Driving aboard the Navy base at Sewell’s Point to meet Rear Admiral Dixon Smith, one notices fewer Sailors and the effects of extended deployments. Admiral Smith is the Commander of the Mid-Atlantic Region. As regional commander, Smith is responsible for the operation of Navy installations in 13 states from North Carolina to Maine, providing support programs and services for the fleet, fighter and family. He understands the importance and brings energy and experience to the topic of transitioning and hiring veterans. While serving tours as regional commander in Hawaii and the Navy’s Southwest Region headquartered in San Diego, Smith has seen two other areas involved in the challenge of retaining transitioning veterans. He shared that Admiral John Harvey, U.S. Navy, retired, and now the Virginia Secretary of Veterans Affairs and Homeland Security was in his office the week prior and this discussion included transitioning veterans.

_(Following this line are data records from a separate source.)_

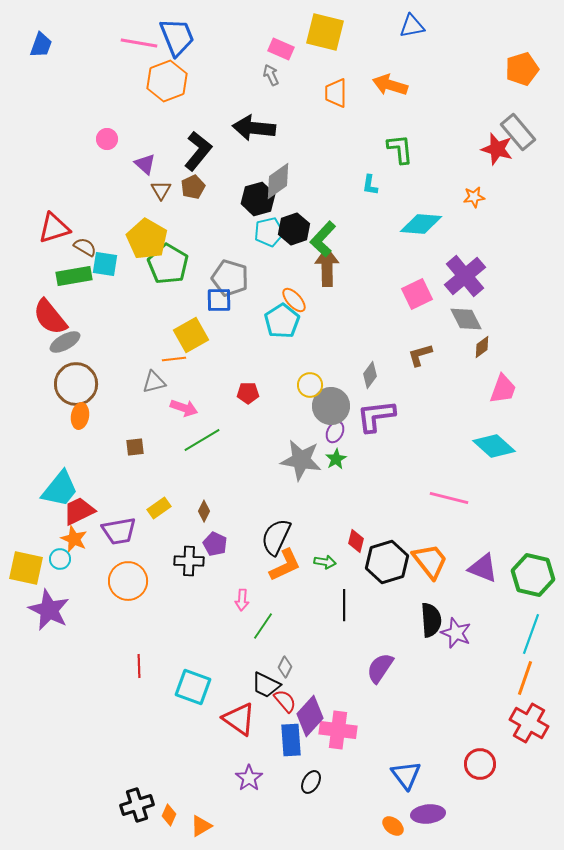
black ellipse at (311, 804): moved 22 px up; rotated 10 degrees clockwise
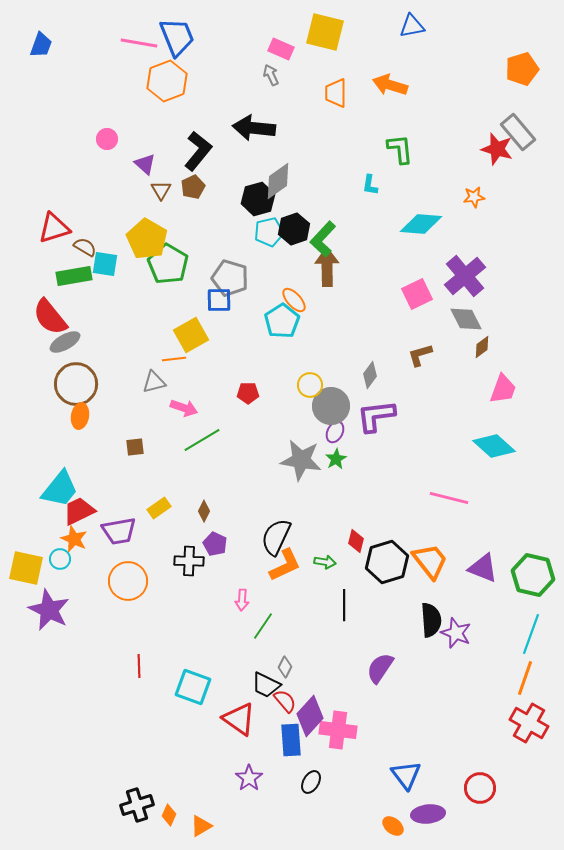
red circle at (480, 764): moved 24 px down
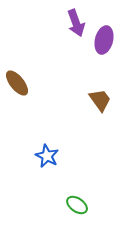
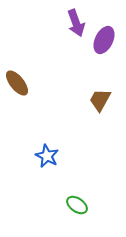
purple ellipse: rotated 12 degrees clockwise
brown trapezoid: rotated 115 degrees counterclockwise
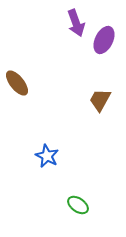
green ellipse: moved 1 px right
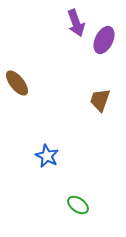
brown trapezoid: rotated 10 degrees counterclockwise
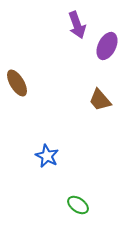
purple arrow: moved 1 px right, 2 px down
purple ellipse: moved 3 px right, 6 px down
brown ellipse: rotated 8 degrees clockwise
brown trapezoid: rotated 60 degrees counterclockwise
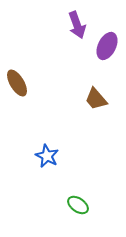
brown trapezoid: moved 4 px left, 1 px up
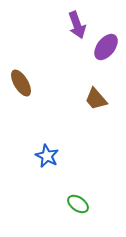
purple ellipse: moved 1 px left, 1 px down; rotated 12 degrees clockwise
brown ellipse: moved 4 px right
green ellipse: moved 1 px up
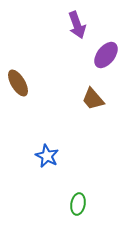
purple ellipse: moved 8 px down
brown ellipse: moved 3 px left
brown trapezoid: moved 3 px left
green ellipse: rotated 65 degrees clockwise
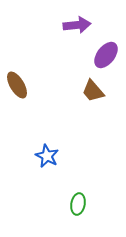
purple arrow: rotated 76 degrees counterclockwise
brown ellipse: moved 1 px left, 2 px down
brown trapezoid: moved 8 px up
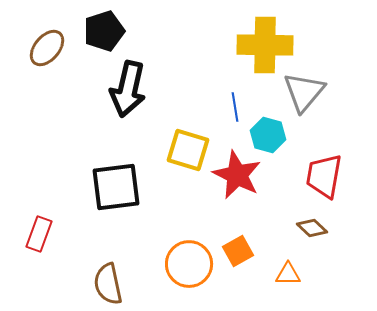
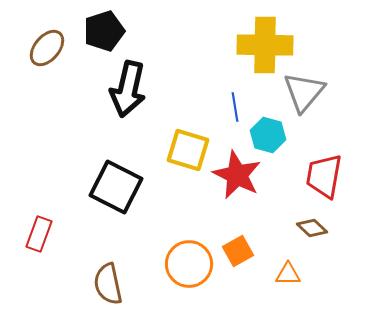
black square: rotated 34 degrees clockwise
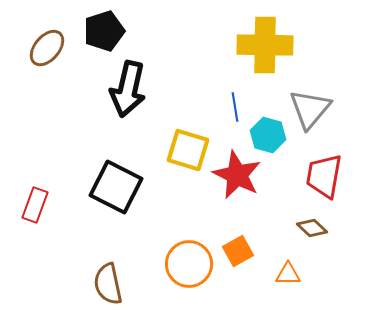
gray triangle: moved 6 px right, 17 px down
red rectangle: moved 4 px left, 29 px up
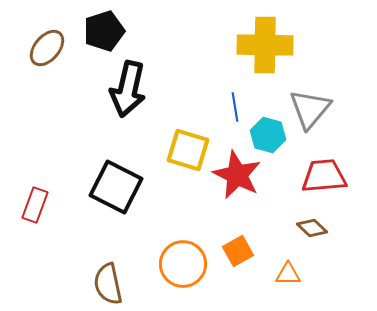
red trapezoid: rotated 75 degrees clockwise
orange circle: moved 6 px left
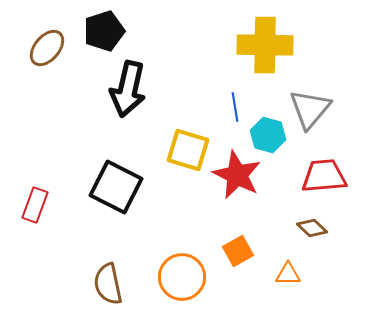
orange circle: moved 1 px left, 13 px down
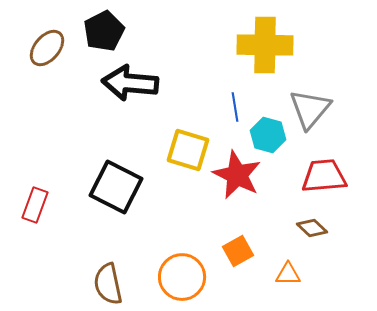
black pentagon: rotated 9 degrees counterclockwise
black arrow: moved 2 px right, 6 px up; rotated 82 degrees clockwise
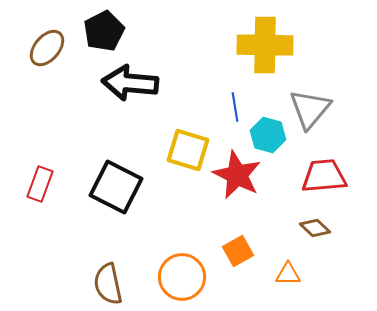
red rectangle: moved 5 px right, 21 px up
brown diamond: moved 3 px right
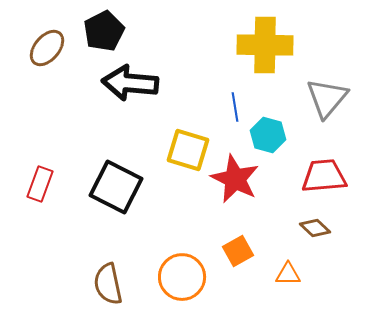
gray triangle: moved 17 px right, 11 px up
red star: moved 2 px left, 4 px down
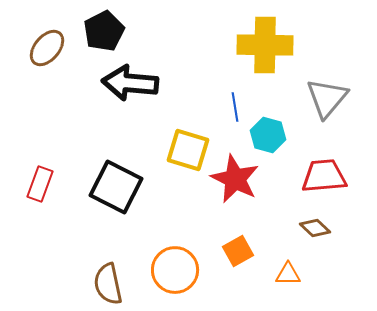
orange circle: moved 7 px left, 7 px up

The Admiral immediately crystallized the issue. “The veterans don’t know where to go to find the jobs, and the companies don’t know where to go to find the veterans.” Each year, nearly 10,000 Sailors from Hampton Roads units retire or transition from the service. Of those, the service estimates 3,000 will stay in the area. Smith says there is incredibly positive energy to seek solutions to retain and employ transitioning veterans in Hampton Roads. He also understands that the Navy is “not set up to be easy or convenient for the job market.” Smith is confident, however, of a collaborative solution to help both sides find each other and is a champion of the effort.
Smith knows the process can be better, desiring to see the transition programs maintain pace with the fast changing business world, especially since most veterans will wind up working at small businesses as opposed to large publicly traded corporations. He experiences first-hand the hundreds of organizations looking for veterans and knows that the Navy is “not set up to let them all in the door” to meet with veterans. And given the crushing op-tempo, today’s service members can’t wade through the endless number of organizations that want to help, and determine the one that’s right for them.

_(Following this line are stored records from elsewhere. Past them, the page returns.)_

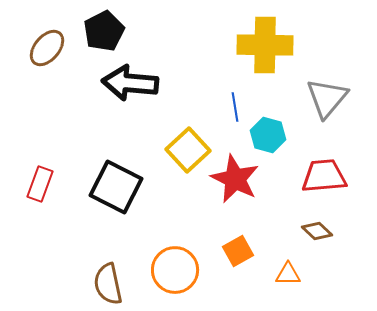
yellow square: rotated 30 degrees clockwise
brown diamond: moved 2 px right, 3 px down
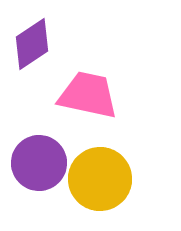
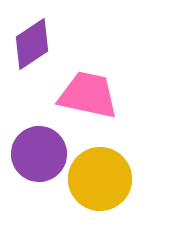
purple circle: moved 9 px up
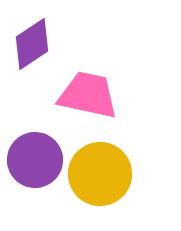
purple circle: moved 4 px left, 6 px down
yellow circle: moved 5 px up
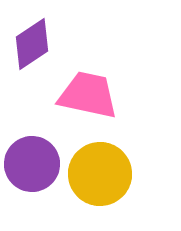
purple circle: moved 3 px left, 4 px down
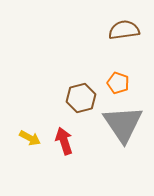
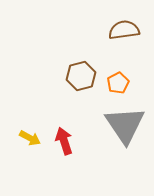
orange pentagon: rotated 25 degrees clockwise
brown hexagon: moved 22 px up
gray triangle: moved 2 px right, 1 px down
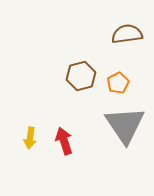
brown semicircle: moved 3 px right, 4 px down
yellow arrow: rotated 70 degrees clockwise
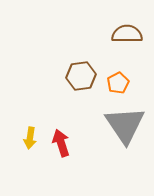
brown semicircle: rotated 8 degrees clockwise
brown hexagon: rotated 8 degrees clockwise
red arrow: moved 3 px left, 2 px down
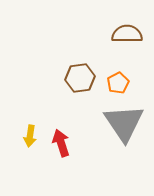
brown hexagon: moved 1 px left, 2 px down
gray triangle: moved 1 px left, 2 px up
yellow arrow: moved 2 px up
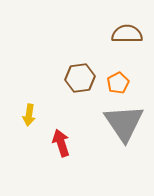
yellow arrow: moved 1 px left, 21 px up
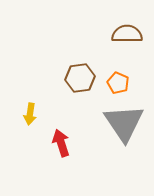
orange pentagon: rotated 20 degrees counterclockwise
yellow arrow: moved 1 px right, 1 px up
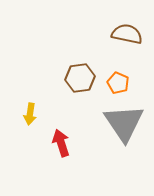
brown semicircle: rotated 12 degrees clockwise
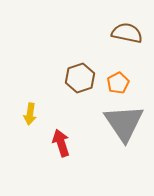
brown semicircle: moved 1 px up
brown hexagon: rotated 12 degrees counterclockwise
orange pentagon: rotated 20 degrees clockwise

He knows there is a lot of goodwill out there, but believes the community needs to come together and collaborate among the many organizations, subordinating their individual interests to send the Sailor to the right place. The question isn’t “how can you not hire a vet, it’s how do you get to them.” He’s concerned that it’s a daunting task for a 23-year-old to look through two pages of websites and decide which one will help them.

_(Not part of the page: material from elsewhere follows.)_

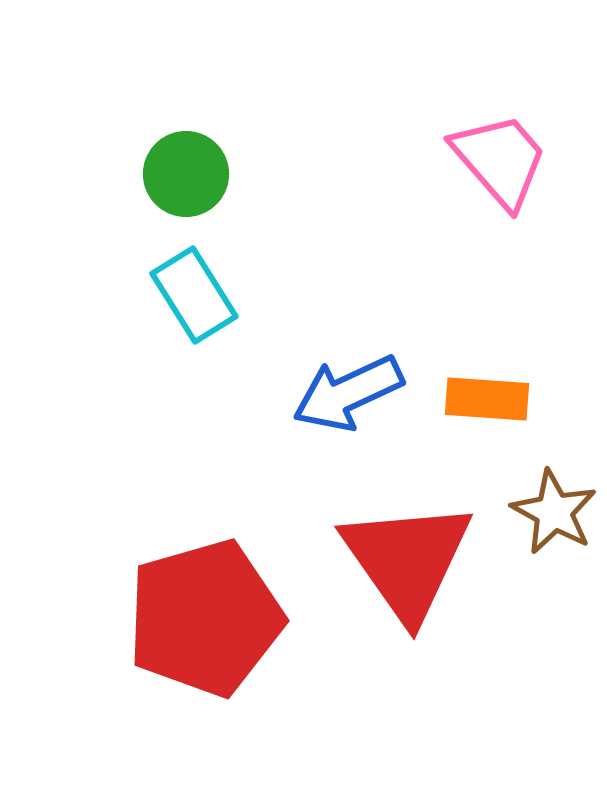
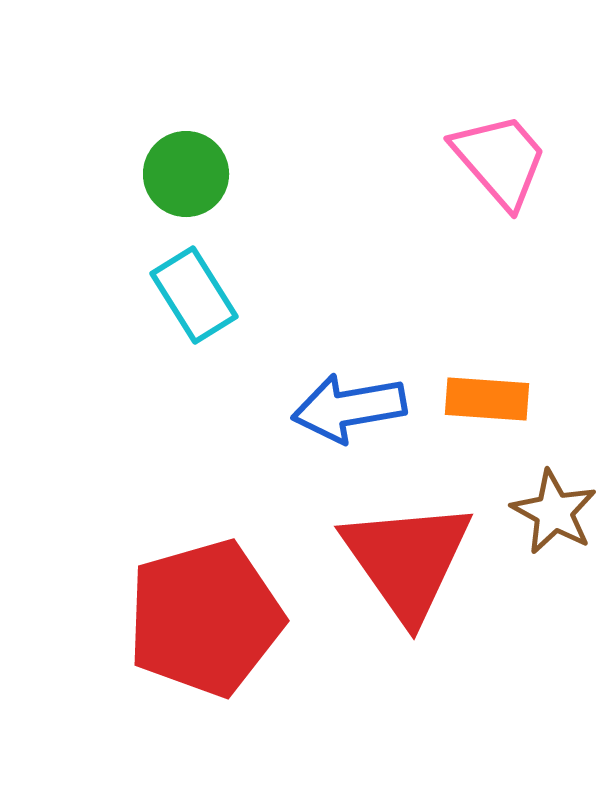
blue arrow: moved 1 px right, 15 px down; rotated 15 degrees clockwise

So what’s the answer? The Admiral says a couple of initiatives he has seen across the country may be potential road maps for the way ahead. The single theme that emerges shows success is achieved more often in public private partnerships. And the most successful initiatives leverage existing programs while removing stovepipes, and engaging the business community to help solve the issue.
What can the DoD do to help veterans convert their specialty into a certification that provides a higher market value for their experience? Admiral Smith shares that the DoD has worked hard to develop the Joint Services Transcript to show equivalent credits, like the Marine Main Propulsion specialty. But not all the schools take those credits, and some of those schools are the ones the transitioning service member should be attending. While the primary transition class, called Transition GPS (Goals, Plans, Success), is becoming more robust than its predecessor, “we still have to reach that person a year before he or she gets out,” and “not the week before they go on terminal leave.” This is so they have time to make sure they have their certifications and they can figure out which industry values them. He also points to a program that recognizes the change in self-interest of a veteran. The concept addresses the fact that individuals enter the service with a healthy sense of “I” and the services replace that with the team concept of “we.” And while teamwork is important in business and the services, veterans competing for positions in the business community, often need to relearn the notion of rational self-interest.
If the VSRA could change one thing about their approach to finding veterans, Admiral Smith would advise them to look at a mentorship program. Businesses love the veteran when they meet them, and they want them to succeed. The VSRA should build personal relationships with individual Sailors and help them navigate the business world. Meet with the individual and take them to the yard and show them around. Yet he immediately recognizes the challenge with this from DoD’s perspective. For example, giving them time off on the taxpayer dollar is not an option. And he recognizes this is not a wholesale solution, it’s an individual solution.
Admiral Smith said improving the odds of transitioning service members and the Hampton Roads business community finding each other “is a tough nut to crack. If it was easy we would have already solved it. We know [veterans] will be valuable to any business. We need to eliminate the stovepipes, put down our individual interests and do this as a group, because otherwise it’s too confusing of a world, and [the service members] don’t know where to go, and don’t know where to start.”
Marcus Boggs is a government contract specialist with Wells Fargo Bank in Norfolk.